— Source data —
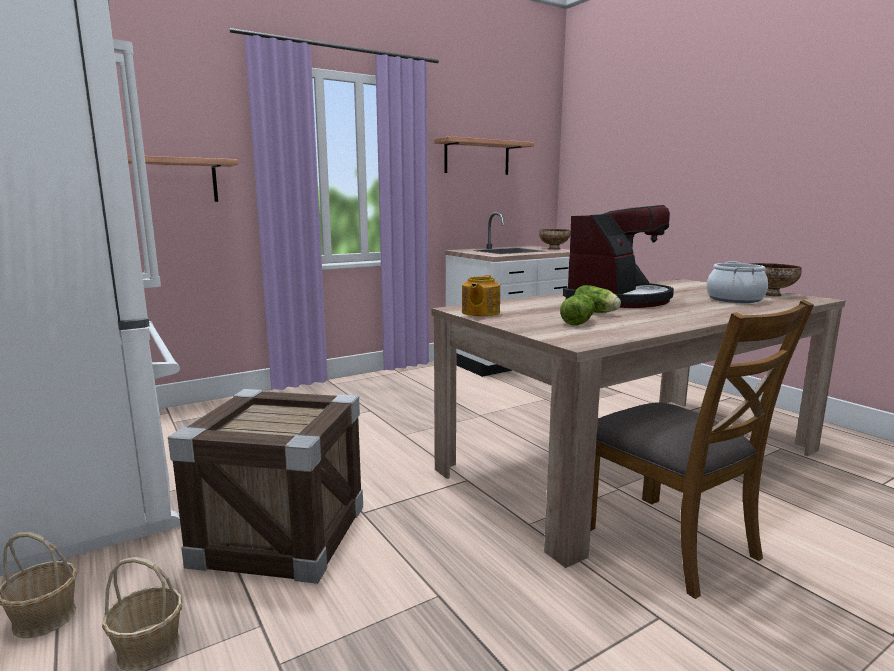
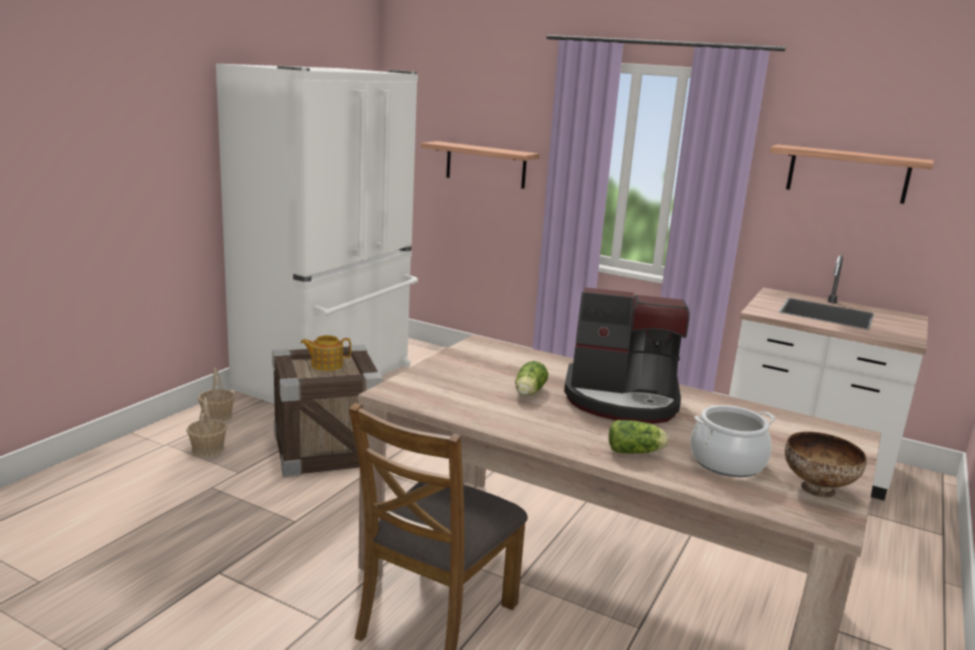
camera: 60 degrees right, 5 degrees up
teapot [462,275,500,316] -> teapot moved to [301,335,351,371]
bowl [539,229,571,250] -> none
lettuce [560,294,595,326] -> lettuce moved to [609,420,669,454]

— What to produce —
Every line in the data that holds the string "moved" should be copied.

— Output for this task —
teapot [462,275,500,316] -> teapot moved to [301,335,351,371]
lettuce [560,294,595,326] -> lettuce moved to [609,420,669,454]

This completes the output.